Ben-Gvir mengepalai partai ekstremis Kekuatan Yahudi, yang digambarkan sebagai fasis dan anti-Arab, di mana Menteri Warisan Eliyahu juga menjadi anggotanya. Ben-Gvir telah mengadvokasi pengusiran warga Palestina dari Gaza, pembangunan permukiman ilegal Israel di wilayah Palestina, dan penembakan terhadap perempuan dan anak-anak Palestina.
Begitu pula dengan Menteri Warisan Eliyahu yang menjabat sejak 2022, juga melontarkan pernyataan ekstrem yang sama selama operasi militer Israel di Gaza. November lalu, Eliyahu secara kontroversial menyatakan bahwa “menggunakan senjata nuklir adalah sebuah pilihan” bagi tentara Israel dan berpendapat bahwa Gaza “tidak mempunyai hak untuk hidup.”
Beberapa Anggota Kabinet tak Sepaham
Sebenarnya, tidak semua menteri di Kabinet Netanyahu setuju dengan langkah Ben-Gvir.
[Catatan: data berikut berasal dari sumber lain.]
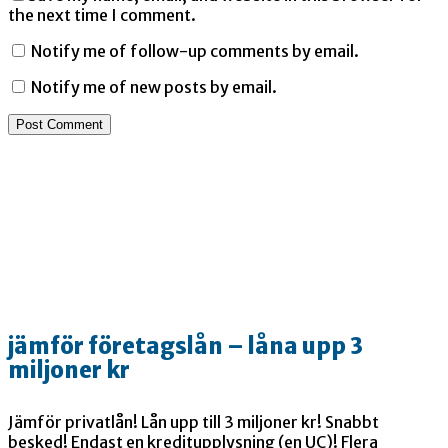
the next time I comment.
Notify me of follow-up comments by email.
Notify me of new posts by email.
jämför företagslån – låna upp 3
miljoner kr
Jämför privatlån! Lån upp till 3 miljoner kr! Snabbt
besked! Endast en kreditupplysning (en UC)! Flera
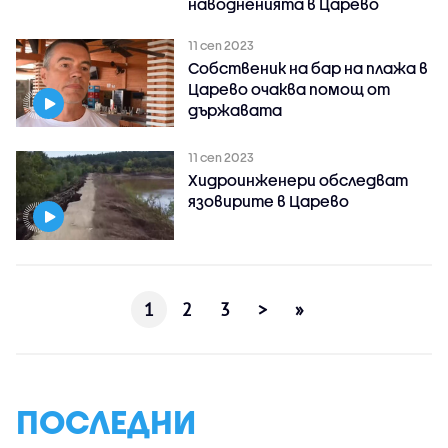
наводненията в Царево
11 сеп 2023
Собственик на бар на плажа в
Царево очаква помощ от
държавата
11 сеп 2023
Хидроинженери обследват
язовирите в Царево
1
2
3
>
»
ПОСЛЕДНИ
Beberapa partai-partai agama Israel marah dan menentang penyerbuan ke tempat suci itu umat Muslim itu.
Menteri Dalam Negeri Israel Moshe Arbel dari Partai Shas mengatakan, pernyataan Ben-Gvir dinilai tidak bertanggung jawab dan membahayakan aliansi strategis Israel dengan negara-negara Islam yang menjadi bagian dari membantu melawan poros kejahatan Iran. “Kurangnya kecerdasannya dapat menyebabkan pertumpahan darah,” ia memperingatkan.
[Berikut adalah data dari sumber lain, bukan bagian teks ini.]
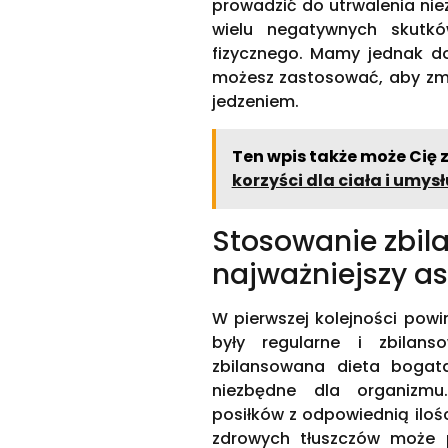
prowadzić do utrwalenia nie
wielu negatywnych skutkó
fizycznego. Mamy jednak dob
możesz zastosować, aby zmie
jedzeniem.
Ten wpis także może Cię 
korzyści dla ciała i umysł
Stosowanie zbil
najważniejszy a
W pierwszej kolejności powi
były regularne i zbilan
zbilansowana dieta bogat
niezbędne dla organizmu
posiłków z odpowiednią ilo
zdrowych tłuszczów może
Sementara Menteri Pertahanan Yoav Gallant, yang semakin sering berselisih dengan Ben-Gvir, menuduh menteri tersebut membahayakan Israel dengan komentar-komentarnya. “Tindakan Ben-Gvir membahayakan keamanan nasional Israel dan internasionalnya,” tulis Gallant di X. “Tindakan posisi yang dilakukan IDF kemarin untuk menggagalkan serangan Hizbullah memperkuat Israel, pernyataan Ben-Gvir menyertakannya.”
Sedangkan Menteri Pendidikan Yoav Kisch dari Likud, yang mengatakan bahwa setiap perubahan dalam status quo di Temple Mount, terutama selama masa perang, harus dilakukan secara profesional di dalam kabinet, bersama dengan pemeriksaan terhadap semua makna dan konsekuensinya. “Pernyataan Menteri Ben-Gvir yang tidak bertanggung jawab di media tentang masalah ini adalah populisme yang bodoh dan tidak perlu,” kata Kisch.